However, they noted that domestic workers were hopeful that recruitment agencies will now be forced to closely monitor the employment situation of new recruits from overseas in order to stop employers from cancelling contracts for the crucial nine months. But they are concerned about workers who renewed their contracts with the same employers and those who have transferred locally, and wondered if the agency will still be responsible for them.
The lack of clarity on the new regulations by those most affected by the new decision is telling — the ministry stated that this decision was taken following several consultative meetings with recruitment agents, but does not mention any discussions with domestic workers themselves.
While employers now have greater latitude to end contracts, domestic workers do not, and may now encounter more hurdles to job mobility.
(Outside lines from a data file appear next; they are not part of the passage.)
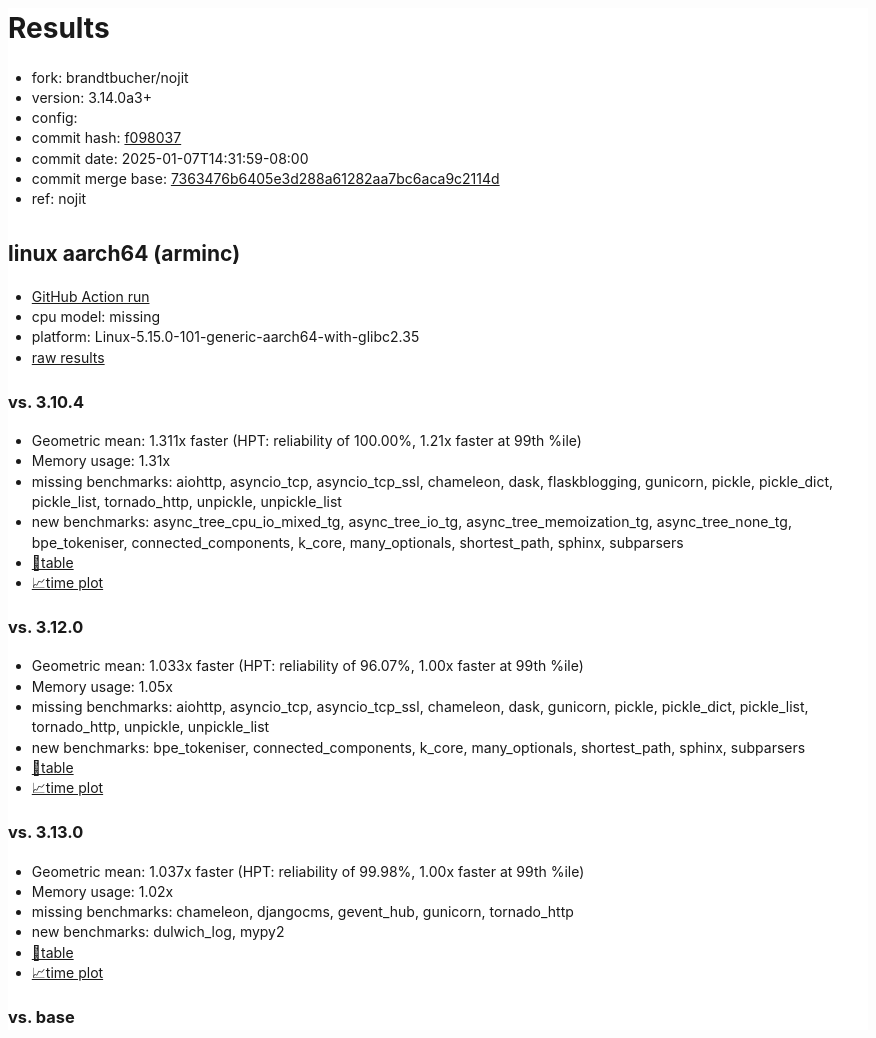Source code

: # Results

- fork: brandtbucher/nojit
- version: 3.14.0a3+
- config: 
- commit hash: [f098037](https://github.com/brandtbucher/cpython/commit/f098037)
- commit date: 2025-01-07T14:31:59-08:00
- commit merge base: [7363476b6405e3d288a61282aa7bc6aca9c2114d](https://github.com/python/cpython/commit/7363476b6405e3d288a61282aa7bc6aca9c2114d)
- ref: nojit

## linux aarch64 (arminc)

- [GitHub Action run](https://github.com/faster-cpython/benchmarking/actions/runs/12674557620)
- cpu model: missing
- platform: Linux-5.15.0-101-generic-aarch64-with-glibc2.35
- [raw results](bm-20250107-arminc-aarch64-brandtbucher-nojit-3.14.0a3%2B-f098037.json)

### vs. 3.10.4

- Geometric mean: 1.311x faster (HPT: reliability of 100.00%, 1.21x faster at 99th %ile)
- Memory usage: 1.31x
- missing benchmarks: aiohttp, asyncio_tcp, asyncio_tcp_ssl, chameleon, dask, flaskblogging, gunicorn, pickle, pickle_dict, pickle_list, tornado_http, unpickle, unpickle_list
- new benchmarks: async_tree_cpu_io_mixed_tg, async_tree_io_tg, async_tree_memoization_tg, async_tree_none_tg, bpe_tokeniser, connected_components, k_core, many_optionals, shortest_path, sphinx, subparsers
- [📄table](bm-20250107-arminc-aarch64-brandtbucher-nojit-3.14.0a3%2B-f098037-vs-3.10.4.md)
- [📈time plot](bm-20250107-arminc-aarch64-brandtbucher-nojit-3.14.0a3%2B-f098037-vs-3.10.4.svg)

### vs. 3.12.0

- Geometric mean: 1.033x faster (HPT: reliability of 96.07%, 1.00x faster at 99th %ile)
- Memory usage: 1.05x
- missing benchmarks: aiohttp, asyncio_tcp, asyncio_tcp_ssl, chameleon, dask, gunicorn, pickle, pickle_dict, pickle_list, tornado_http, unpickle, unpickle_list
- new benchmarks: bpe_tokeniser, connected_components, k_core, many_optionals, shortest_path, sphinx, subparsers
- [📄table](bm-20250107-arminc-aarch64-brandtbucher-nojit-3.14.0a3%2B-f098037-vs-3.12.0.md)
- [📈time plot](bm-20250107-arminc-aarch64-brandtbucher-nojit-3.14.0a3%2B-f098037-vs-3.12.0.svg)

### vs. 3.13.0

- Geometric mean: 1.037x faster (HPT: reliability of 99.98%, 1.00x faster at 99th %ile)
- Memory usage: 1.02x
- missing benchmarks: chameleon, djangocms, gevent_hub, gunicorn, tornado_http
- new benchmarks: dulwich_log, mypy2
- [📄table](bm-20250107-arminc-aarch64-brandtbucher-nojit-3.14.0a3%2B-f098037-vs-3.13.0.md)
- [📈time plot](bm-20250107-arminc-aarch64-brandtbucher-nojit-3.14.0a3%2B-f098037-vs-3.13.0.svg)

### vs. base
On paper, Qatar’s recent reforms removed the requirement for workers to obtain permission from employers to change jobs and allowed workers to change jobs at any point during their contract without incurring any penalties. If the job change occurs during the probation period, the new employer must compensate the old employer for expenses incurred for recruitment, but not exceeding one month of salary. This requirement does not apply after the probation period or if the worker has been recruited locally.
For domestic workers especially, actually changing jobs remained a difficult undertaking. The extended probation will likely create greater obstacles to employment mobility, tipping the scales of power between worker and employer further imbalance.
Official comments on the reforms make clear that employers’ rights are being prioritised at the expense of workers. In a statement, the Ministry commits to “relieving the burdens on the family in the Qatari society... arising from the breach of employment contracts or the runaway by domestic workers.” Though workers who “run away” most often do so because of poor working conditions, and even then generally as a last resort — when attempts to seek help or change jobs fail. That leaving one’s place of employment is construed as “running away” epitomizes the stranglehold of employers over domestic workers. Yet, employers are portrayed as victims to be safeguarded against the very conditions they create, conditions which are enabled by the legal system.
As Migrant-Rights.org reports frequently chronicle, domestic workers encounter a myriad of vulnerabilities due to the nature and conditions of their employment. While the cost of recruiting a worker from abroad is prohibitive for the employers, the solution to protecting their fiscal rights cannot stem from the restrictions of the basic rights of the domestic worker.